Last week, the court rejected his request, along with the euthanasia request of another man with locked-in syndrome, a decision that Nicklinson said had left him "devastated and heartbroken."
"I am saddened that the law wants to condemn me to a life of increasing indignity and misery," he said in a statement last week, adding that he planned to appeal.
Nicklinson was a former corporate manager and rugby player who suffered a stroke in 2005 that left him unable to speak or move below his neck. He required constant care and communicated mostly by blinking, although his mind had remained unaffected and his condition was not terminal. He had previously described his life as "a living nightmare."
One of his daughters said on her father's Twitter account that he died "peacefully this morning of natural causes."
Shortly after she tweeted, "Before he died, he asked us to tweet: 'Goodbye world the time has come, I had some fun.'"
His family said later that he died of pneumonia.
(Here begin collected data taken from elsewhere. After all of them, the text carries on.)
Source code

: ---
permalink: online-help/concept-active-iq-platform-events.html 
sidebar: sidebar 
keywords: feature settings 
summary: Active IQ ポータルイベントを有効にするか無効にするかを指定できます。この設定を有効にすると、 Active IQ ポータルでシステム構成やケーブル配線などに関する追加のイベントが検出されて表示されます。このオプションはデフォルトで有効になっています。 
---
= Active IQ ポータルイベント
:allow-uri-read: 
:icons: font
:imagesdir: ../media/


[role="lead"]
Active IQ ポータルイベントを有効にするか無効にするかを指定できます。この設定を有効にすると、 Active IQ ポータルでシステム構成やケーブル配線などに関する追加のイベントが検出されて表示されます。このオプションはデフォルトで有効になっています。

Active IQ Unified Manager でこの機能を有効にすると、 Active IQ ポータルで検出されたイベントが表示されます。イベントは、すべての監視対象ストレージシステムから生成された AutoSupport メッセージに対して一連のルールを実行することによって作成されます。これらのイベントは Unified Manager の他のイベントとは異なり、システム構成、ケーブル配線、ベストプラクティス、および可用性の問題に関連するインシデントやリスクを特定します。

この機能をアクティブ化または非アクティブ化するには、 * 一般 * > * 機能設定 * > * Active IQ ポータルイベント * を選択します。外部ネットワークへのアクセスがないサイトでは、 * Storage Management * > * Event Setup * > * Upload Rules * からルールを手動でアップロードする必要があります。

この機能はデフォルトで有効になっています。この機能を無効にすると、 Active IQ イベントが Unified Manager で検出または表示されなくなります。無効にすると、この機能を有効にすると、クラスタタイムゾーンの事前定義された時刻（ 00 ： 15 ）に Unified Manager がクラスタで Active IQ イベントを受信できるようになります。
Police said they would not be investigating Nicklinson's death. "We can confirm he passed away," a police spokesman said on customary condition of anonymity. "His death certificate has been signed by a doctor, so it is not a matter for Wiltshire Police or the coroner."
Saimo Chahal, Nicklinson's lawyer, said his health had deteriorated recently and that he was in "a great deal of physical pain and discomfort."
Nicklinson had said that even if he were granted the right to die, he would not want to be killed immediately, but just wanted to know that the option existed.
Experts weren't sure what impact, if any, his death might have on the ongoing euthanasia debate in Britain.
Penney Lewis, a law professor at King's College London, said previous deaths of euthanasia advocates didn't have any effect on changing laws to allow the practice.
"The evidence seems to be that parliaments are not galvanized into action by the deaths of those who have been fighting for (euthanasia) legalization," she said in an email. Nicklinson "was so distressed by the High Court decision, it is sad to think he died while still absorbing that."
Nicklinson had refused since 2007 to take any life-prolonging drugs recommended by doctors, including heart drugs or blood thinners. His wife, Jane, a trained nurse, had said he could be at risk of another stroke or a heart attack.